By Peter Nurse
Investing.com - Oil markets edged lower Monday, consolidating after recent strong gains despite a group of major oil producers agreeing to extend record production cuts.
At 8:10 AM ET (1210 GMT), U.S. crude futures traded 0.9% lower at $39.20 a barrel. The international benchmark Brent contract fell 0.2% to $42.20.
Over the weekend, the Organization of Petroleum Exporting Countries and its allies agreed to extend massive output cuts by an extra month, with the group’s leaders--mainly Saudi Arabia and Russia--also persuading other group members to fulfill their promises to reduce production.
Oil has doubled since April as OPEC+ cuts trimmed a global glut and demand staged a rebound, with Brent futures posting a sixth weekly increase on Friday, the longest run of gains since May 2018.
Adding to positive news, China’s crude imports soared to an all-time high last month, surging to 47.97 million tons in May, or 11.34 million barrels a day, according to customs data on Sunday. That’s a 15% jump from April and 160,000 barrels a day more than the previous record set in November.

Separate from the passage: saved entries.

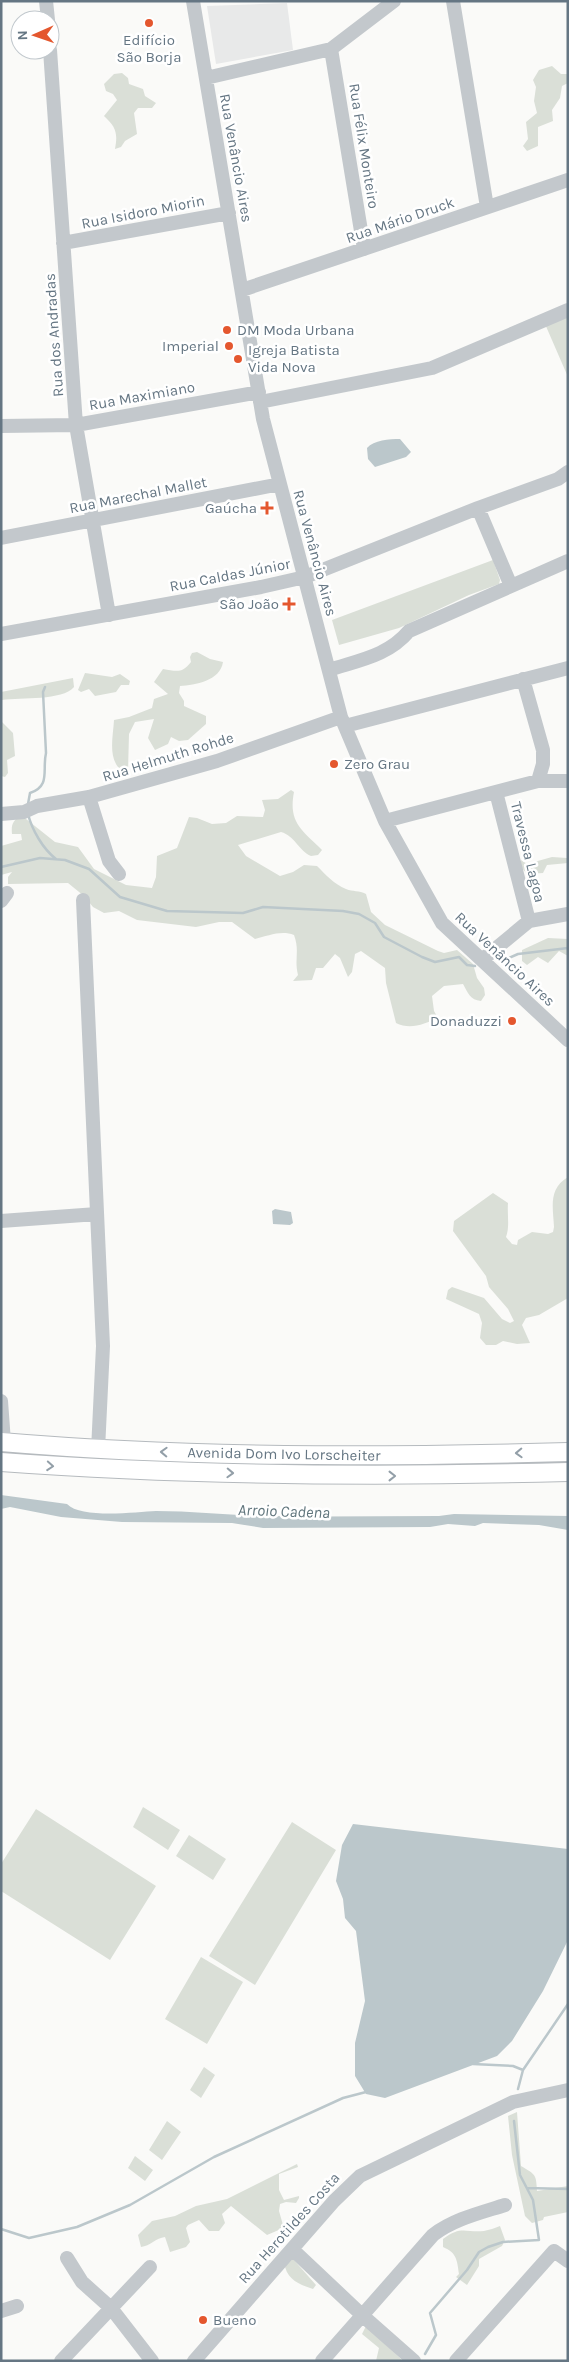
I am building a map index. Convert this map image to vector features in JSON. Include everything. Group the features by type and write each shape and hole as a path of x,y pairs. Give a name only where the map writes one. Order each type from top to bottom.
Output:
{"main road":[{"name":"Avenida Dom Ivo Lorscheiter","path":"2,1442 98,1450 255,1456 568,1452"},
{"name":"Avenida Dom Ivo Lorscheiter","path":"1,1462 96,1469 276,1474 448,1475 568,1472"}],"street":[{"name":"Rua Venâncio Aires","path":"193,1 260,397 280,484 343,722 385,821 442,923 568,1040"},
{"path":"206,78 331,49 394,1"},
{"path":"453,1 486,207"},
{"name":"Rua Félix Monteiro","path":"331,49 364,249"},
{"name":"Rua dos Andradas","path":"51,60 76,425 109,615"},
{"name":"Rua Mário Druck","path":"242,290 568,180"},
{"name":"Rua Isidoro Miorin","path":"63,243 229,213"},
{"name":"Rua Maximiano","path":"1,426 76,425 432,368 568,310"},
{"name":"Rua Caldas Júnior","path":"1,634 304,577 478,508 558,479 568,472"},
{"name":"Rua Marechal Mallet","path":"1,538 280,484"},
{"path":"478,508 511,586"},
{"path":"329,670 381,654 398,644 408,631 568,561"},
{"name":"Rua Helmuth Rohde","path":"1,814 89,797 343,722 568,668"},
{"path":"524,679 544,750 543,764 538,782"},
{"path":"385,821 538,782 568,781"},
{"name":"Travessa Lagoa","path":"496,792 529,921"},
{"path":"89,797 110,861 119,874"},
{"path":"83,900 103,1346 98,1450"},
{"path":"482,960 529,921 568,914"},
{"path":"1,1221 97,1214"},
{"path":"1,1401 2,1442"},
{"name":"Rua Herotildes Costa","path":"194,2361 334,2200 360,2176 513,2102 568,2090"},
{"path":"322,2361 433,2235 444,2226 505,2206"},
{"path":"292,2249 362,2316 414,2361"},
{"path":"456,2361 554,2251 568,2261"},
{"path":"67,2258 82,2282 111,2308 152,2361"},
{"path":"61,2361 150,2267"},
{"path":"1,2311 16,2306"}],"shaded area":[{"path":"287,3 293,50 216,64 207,6"},
{"path":"552,66 561,74 568,74 568,83 562,86 560,98 552,110 553,121 538,127 538,146 527,151 523,146 528,139 526,122 537,113 534,101 536,87 533,80 539,70"},
{"path":"122,73 128,78 129,84 143,89 145,96 156,103 152,108 138,108 134,113 137,134 125,141 121,147 115,149 115,131 104,116 117,100 113,94 106,91 104,84 114,74"},
{"path":"568,314 568,377 545,324"},
{"path":"400,439 411,452 406,457 375,467 368,459 367,448 370,445 382,440"},
{"path":"493,560 500,580 499,584 469,595 399,628 339,645 332,620"},
{"path":"197,652 210,659 223,662 217,674 212,678 199,683 180,686 179,693 184,701 184,706 206,716 206,724 188,740 179,741 171,737 168,744 155,750 148,738 154,719 135,722 129,734 128,771 123,772 118,767 113,755 114,720 129,717 152,708 154,699 168,694 154,682 163,669 182,670 191,662 190,657 192,653"},
{"path":"85,673 112,677 120,674 130,681 129,685 121,685 116,692 95,696 89,689 81,692 78,690"},
{"path":"73,678 74,687 61,695 2,700 1,703 1,692"},
{"path":"1,721 13,733 15,756 7,760 8,773 5,777 1,776"},
{"path":"291,790 294,792 293,811 298,825 322,850 318,855 311,856 303,851 290,837 281,832 238,845 246,856 280,876 293,872 304,865 317,866 330,879 342,887 366,894 371,912 385,925 438,951 444,953 457,950 473,964 477,978 484,988 485,995 481,1001 472,998 463,984 444,986 432,996 434,1011 438,1018 412,1026 401,1025 396,1023 386,983 385,968 361,951 355,954 352,972 348,977 340,958 335,954 323,968 316,968 312,980 293,981 298,975 297,946 294,935 279,933 255,939 232,922 219,922 196,927 137,920 119,911 104,913 93,907 84,896 68,883 8,884 8,877 12,872 1,875 1,846 22,840 21,834 12,834 12,825 21,815 55,842 78,847 94,869 126,885 152,888 156,877 157,856 177,848 189,817 212,824 226,823 237,816 263,817 265,810 262,800 278,799"},
{"path":"552,857 567,858 568,863 547,865 543,873 527,874 521,867 521,860 527,864"},
{"path":"548,938 568,939 568,956 559,951 548,963 538,957 527,965 522,961 522,950"},
{"path":"568,1177 568,1298 539,1315 526,1318 522,1325 530,1343 517,1344 503,1341 496,1345 486,1345 480,1338 482,1323 479,1314 446,1299 448,1290 452,1287 484,1298 502,1319 510,1323 514,1321 508,1309 489,1287 486,1276 453,1231 454,1221 493,1193 508,1203 506,1237 512,1244 517,1245 518,1240 532,1232 548,1234 553,1232 554,1227 553,1199 557,1187"},
{"path":"275,1209 291,1212 293,1223 290,1225 273,1224 272,1211"},
{"name":"Arroio Cadena","path":"1,1495 67,1504 74,1509 84,1512 109,1514 156,1511 285,1516 439,1516 454,1514 568,1516 568,1530 539,1525 483,1523 475,1526 448,1524 430,1527 263,1528 232,1523 122,1522 61,1517 10,1507 1,1509"},
{"path":"143,1807 180,1830 168,1850 133,1827"},
{"path":"36,1809 156,1886 110,1960 1,1891 1,1864"},
{"path":"292,1822 336,1850 255,1985 209,1956"},
{"path":"353,1824 568,1849 568,1940 543,1991 512,2041 497,2056 385,2098 366,2094 355,2076 355,2043 365,2001 356,1931 345,1918 343,1899 336,1881 342,1845"},
{"path":"189,1835 226,1859 213,1880 176,1856"},
{"path":"201,1957 243,1982 207,2044 165,2019"},
{"path":"204,2067 215,2075 201,2098 190,2090"},
{"path":"517,2112 521,2166 530,2171 534,2176 537,2191 568,2186 568,2212 544,2217 543,2220 532,2223 525,2216 512,2155 508,2116"},
{"path":"167,2121 181,2132 162,2160 149,2150"},
{"path":"135,2156 153,2170 145,2181 128,2168"},
{"path":"297,2164 298,2167 279,2174 279,2190 284,2200 299,2196 296,2203 286,2202 280,2204 279,2211 283,2225 281,2229 267,2235 231,2206 222,2214 225,2223 219,2231 209,2231 199,2220 188,2225 186,2228 190,2242 186,2247 170,2252 165,2237 141,2247 138,2235 152,2221 175,2216 196,2206 227,2199"},
{"path":"500,2226 505,2240 502,2246 479,2259 479,2266 467,2285 456,2277 459,2274 457,2261 454,2254 443,2247 443,2239 454,2232 464,2230 484,2231"},
{"path":"289,2260 294,2260 316,2285 313,2289 300,2284 289,2276 285,2267"},
{"path":"366,2326 403,2361 376,2361 379,2348 362,2334"}],"waterway":[{"path":"28,804 30,793 41,786 44,777 46,753 43,692 45,687"},
{"path":"28,814 39,839 56,859"},
{"path":"1,867 40,858 65,860 89,869 120,897 167,911 243,913 263,907 343,911 359,914 375,923 384,937 422,957 435,962 459,957 467,965 475,966"},
{"path":"500,962 518,954 568,948"},
{"path":"518,2089 523,2070 568,2004"},
{"path":"473,2064 513,2066 523,2070"},
{"path":"1,2229 29,2238 77,2227 130,2205 214,2157 343,2098 366,2092"},
{"path":"425,2354 436,2335 430,2313 467,2270 479,2252 503,2242 539,2240 533,2200 520,2175 514,2121"},
{"path":"527,2188 568,2189"}],"place":[{"name":"Edifício São Borja","path":"149,23"},
{"name":"DM Moda Urbana","path":"227,330"},
{"name":"Imperial","path":"229,346"},
{"name":"Igreja Batista Vida Nova","path":"238,359"},
{"name":"Gaúcha","path":"267,508"},
{"name":"São João","path":"289,604"},
{"name":"Zero Grau","path":"334,764"},
{"name":"Donaduzzi","path":"512,1021"},
{"name":"Bueno","path":"203,2320"}]}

Saudi Aramco (SE:2222) also increased its Arab Light pricing by $6.10 a barrel from June, according to a pricing list seen by Bloomberg, the biggest rise in at least 20 years.
That said, further gains may prove hard to achieve, as witnessed by Monday’s drift lower.
“There is no enforcement mechanism,” said ING, about the weekend’s deal, in a research note to clients, “it is difficult to believe that the likes of Iraq will suddenly start to comply with the deal.”
Additionally, the reopening of two major oilfields in Libya, after a months-long blockade, could offer up more supply.
“The potential return of Libyan output could also cause considerable challenges for the OPEC leadership,” said Helima Croft, head of global commodity strategy at RBC Capital Markets, on CNBC.